Data records:
§

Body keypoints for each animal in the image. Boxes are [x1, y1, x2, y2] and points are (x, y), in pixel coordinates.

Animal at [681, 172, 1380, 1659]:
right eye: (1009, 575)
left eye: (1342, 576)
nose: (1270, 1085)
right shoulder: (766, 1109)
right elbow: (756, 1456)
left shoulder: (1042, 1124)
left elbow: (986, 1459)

§

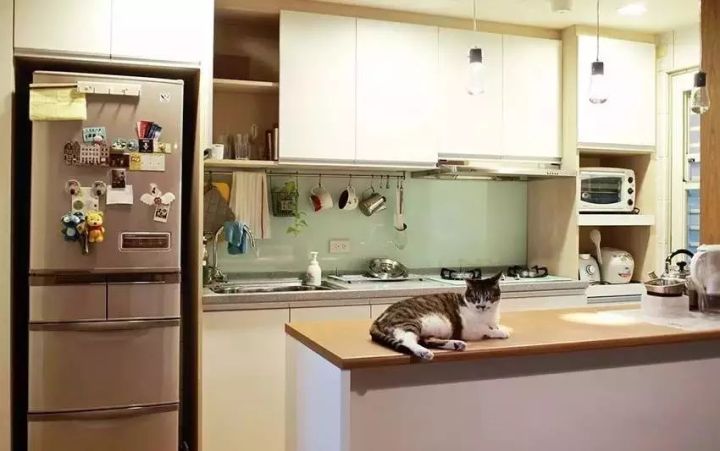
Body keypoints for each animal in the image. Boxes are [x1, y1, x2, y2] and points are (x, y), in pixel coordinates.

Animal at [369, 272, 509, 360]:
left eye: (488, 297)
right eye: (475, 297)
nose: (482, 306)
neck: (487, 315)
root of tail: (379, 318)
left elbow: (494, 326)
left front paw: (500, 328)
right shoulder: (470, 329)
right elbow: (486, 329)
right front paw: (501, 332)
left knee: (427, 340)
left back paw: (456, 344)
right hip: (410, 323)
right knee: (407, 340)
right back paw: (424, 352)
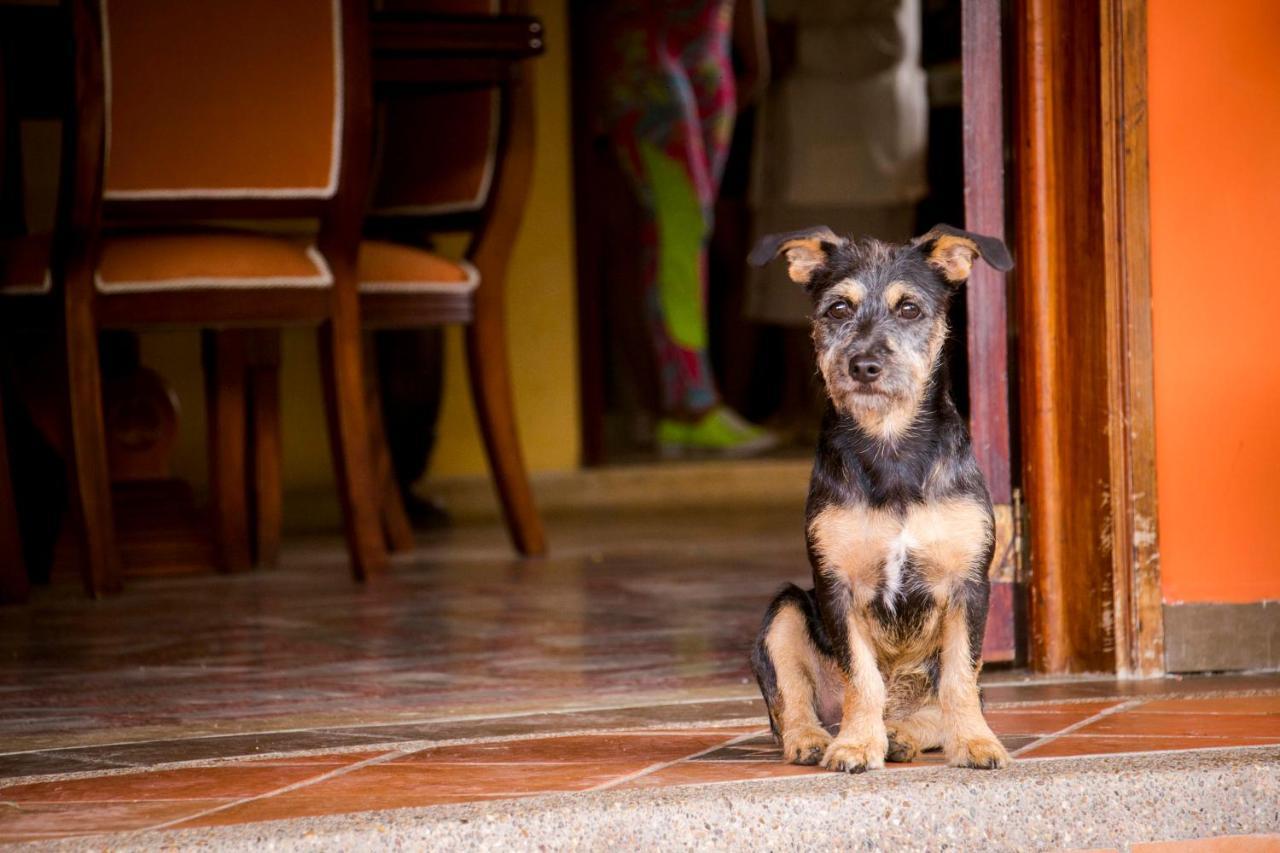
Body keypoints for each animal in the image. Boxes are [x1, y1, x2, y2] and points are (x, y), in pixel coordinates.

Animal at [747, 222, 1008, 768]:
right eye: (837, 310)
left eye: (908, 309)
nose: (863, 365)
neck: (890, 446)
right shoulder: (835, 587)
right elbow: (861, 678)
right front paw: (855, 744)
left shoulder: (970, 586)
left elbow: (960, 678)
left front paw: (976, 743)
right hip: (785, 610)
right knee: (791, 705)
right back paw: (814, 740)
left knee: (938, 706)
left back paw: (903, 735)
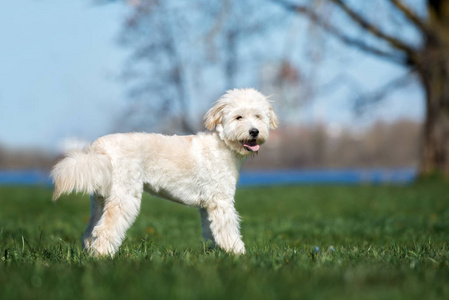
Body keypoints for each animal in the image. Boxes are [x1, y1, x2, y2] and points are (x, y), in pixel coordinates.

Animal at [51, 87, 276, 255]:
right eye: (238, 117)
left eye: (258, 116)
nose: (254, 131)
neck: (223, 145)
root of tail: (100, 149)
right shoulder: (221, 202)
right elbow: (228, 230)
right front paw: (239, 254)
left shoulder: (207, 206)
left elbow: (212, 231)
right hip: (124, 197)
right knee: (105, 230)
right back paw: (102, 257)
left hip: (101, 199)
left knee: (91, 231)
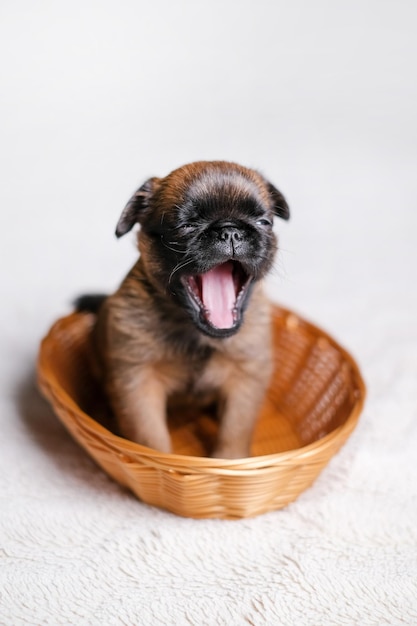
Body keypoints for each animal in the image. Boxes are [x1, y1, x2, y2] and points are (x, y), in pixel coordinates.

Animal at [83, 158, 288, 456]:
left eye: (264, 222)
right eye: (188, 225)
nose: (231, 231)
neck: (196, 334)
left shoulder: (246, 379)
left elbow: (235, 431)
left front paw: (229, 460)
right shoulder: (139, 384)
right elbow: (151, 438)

§

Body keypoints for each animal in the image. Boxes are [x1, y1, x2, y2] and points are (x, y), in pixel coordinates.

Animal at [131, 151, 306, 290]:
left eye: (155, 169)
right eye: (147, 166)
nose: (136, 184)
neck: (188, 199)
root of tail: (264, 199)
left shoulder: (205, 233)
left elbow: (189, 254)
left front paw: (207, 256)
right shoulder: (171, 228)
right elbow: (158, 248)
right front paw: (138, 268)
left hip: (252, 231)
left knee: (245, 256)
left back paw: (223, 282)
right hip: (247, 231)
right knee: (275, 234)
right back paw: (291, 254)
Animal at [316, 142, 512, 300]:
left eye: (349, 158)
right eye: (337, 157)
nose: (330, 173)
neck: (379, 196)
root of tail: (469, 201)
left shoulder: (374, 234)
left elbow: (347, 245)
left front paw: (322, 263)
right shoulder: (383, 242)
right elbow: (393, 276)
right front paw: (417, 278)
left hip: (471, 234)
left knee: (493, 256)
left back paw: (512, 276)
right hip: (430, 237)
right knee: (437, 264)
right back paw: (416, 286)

§

- AIM OF THE TASK -
Would you please repeat exactly the lines above, starting at the line with "right shoulder: (383, 242)" and stopping at the line with "right back paw: (416, 286)", both included?

- RESULT -
right shoulder: (383, 242)
right elbow: (393, 276)
right front paw: (417, 278)
left hip: (471, 234)
left knee: (493, 256)
left back paw: (512, 276)
right hip: (430, 237)
right knee: (437, 264)
right back paw: (416, 286)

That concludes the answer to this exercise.